Farsightedness (hyperopia)

Farsightedness (hyperopia) is a type of eye refraction when an image is focused not on a specific area of the retina but behind it. This is the reason for a blurred image that the retina perceives.

A reason for hyperopia

A reason for hyperopia may be a shortened eye bulb size or low refractive power of the optical system of the eye. Its increase will make the rays focus on the place where they are supposed to if the vision is normal.

Eyesight is getting poor with age, especially at a close distance, because eyes are losing the accommodation ability as a result of age-related changes in the crystalline lens – its elasticity is decreasing, the muscles that hold it are getting weaker – this all causes the vision to decrease.
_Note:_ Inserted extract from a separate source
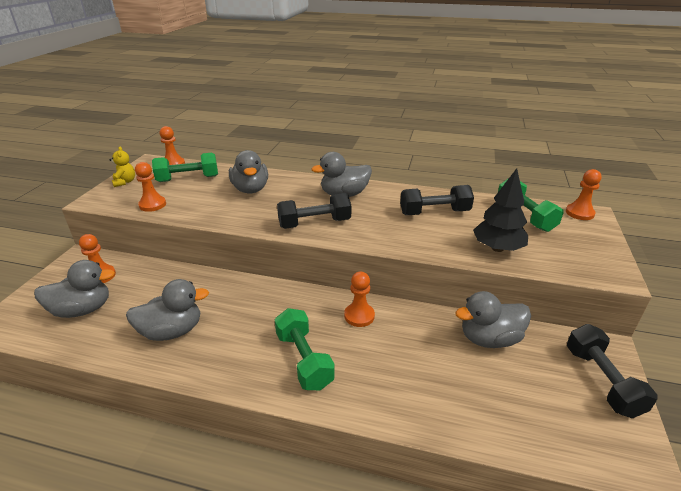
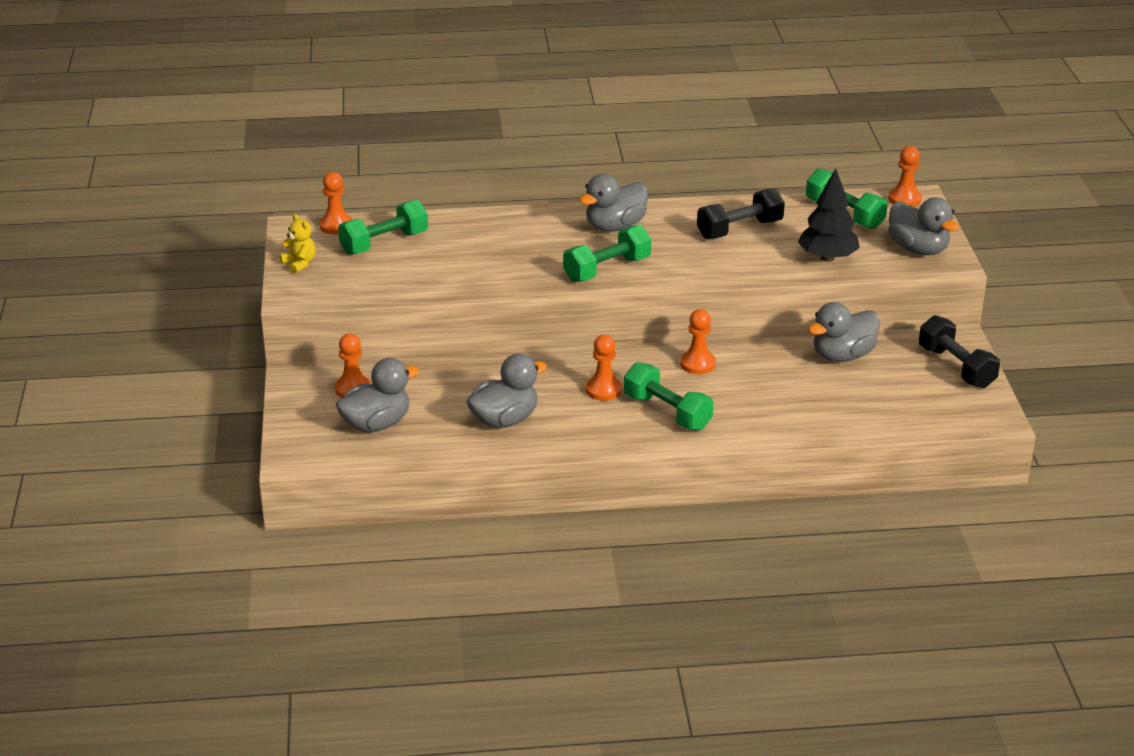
camera: 20 degrees left, 0 degrees up
(152, 205) = (379, 286): orange pawn -> orange pawn (603, 390)
(250, 189) = (486, 242): grey duck -> grey duck (918, 249)
(314, 223) = (607, 269): black dumbbell -> green dumbbell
That is why almost everyone over the age of 40-50 is farsighted (hyperopic).

Types of myopia

Ophthalmologists distinguish several types of myopia:

  • low — up to + 2.0 D
  • medium — up to + 5.0 D
  • high — over + 5.0 D

With low hyperopia, both distant and near vision are good, but the patients may complain of fatigue, headaches and dizziness. With medium hyperopia, people are able to see things clearly at a far distance but they experience problems focusing on the objects close at hand. With highhyperopia, the vision is poor at any distance as the eyes’ ability to focus the image on the retina is lost completely and the patients cannot clearly see even the objects located at a far distance.

Hyperopia and age-related farsightedness (presbyopia) can be revealed only if a special testing is carried out.